Saved entries ▸

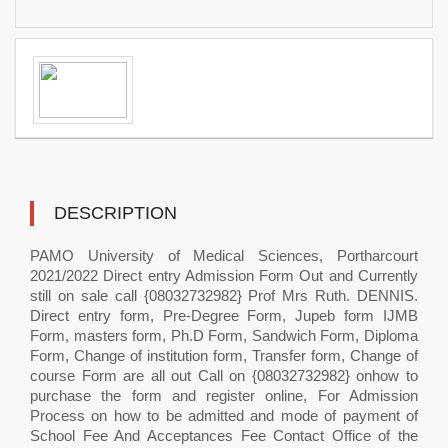
DESCRIPTION
PAMO University of Medical Sciences, Portharcourt
2021/2022 Direct entry Admission Form Out and Currently
still on sale call {08032732982} Prof Mrs Ruth. DENNIS.
Direct entry form, Pre-Degree Form, Jupeb form IJMB
Form, masters form, Ph.D Form, Sandwich Form, Diploma
Form, Change of institution form, Transfer form, Change of
course Form are all out Call on {08032732982} onhow to
purchase the form and register online, For Admission
Process on how to be admitted and mode of payment of
School Fee And Acceptances Fee Contact Office of the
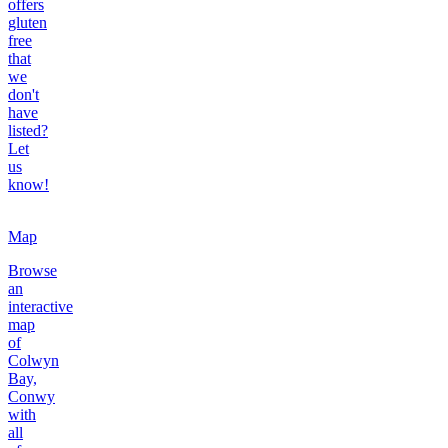
offers
gluten
free
that
we
don't
have
listed?
Let
us
know!
Map
Browse
an
interactive
map
of
Colwyn
Bay,
Conwy
with
all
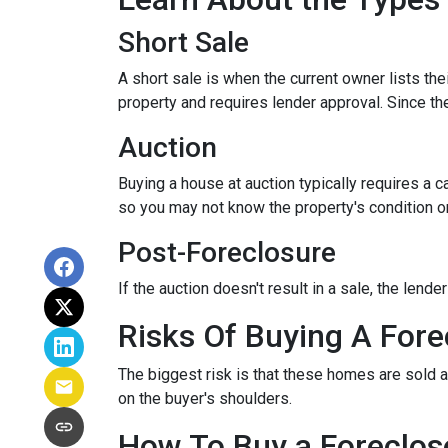
Short Sale
A short sale is when the current owner lists th
property and requires lender approval. Since the
Auction
Buying a house at auction typically requires a
so you may not know the property's condition or
Post-Foreclosure
If the auction doesn't result in a sale, the lend
Risks Of Buying A Fore
The biggest risk is that these homes are sold a
on the buyer's shoulders.
How To Buy a Foreclo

HOW TO COMPLETE THIS TASK ▸
Lines from the one holding "2021/2022 Direct entry" down to the last line of the entries above must be retyped exactly, inclusive of both, with no pictures and nothing else.

RESPONSE BELOW ▸
2021/2022 Direct entry Admission Form Out and Currently
still on sale call {08032732982} Prof Mrs Ruth. DENNIS.
Direct entry form, Pre-Degree Form, Jupeb form IJMB
Form, masters form, Ph.D Form, Sandwich Form, Diploma
Form, Change of institution form, Transfer form, Change of
course Form are all out Call on {08032732982} onhow to
purchase the form and register online, For Admission
Process on how to be admitted and mode of payment of
School Fee And Acceptances Fee Contact Office of the
offers
gluten
free
that
we
don't
have
listed?
Let
us
know!
Map
Browse
an
interactive
map
of
Colwyn
Bay,
Conwy
with
all
Short Sale
A short sale is when the current owner lists th
property and requires lender approval. Since the
Auction
Buying a house at auction typically requires a
so you may not know the property's condition or
Post-Foreclosure
If the auction doesn't result in a sale, the lend
Risks Of Buying A Fore
The biggest risk is that these homes are sold a
on the buyer's shoulders.
How To Buy a Foreclo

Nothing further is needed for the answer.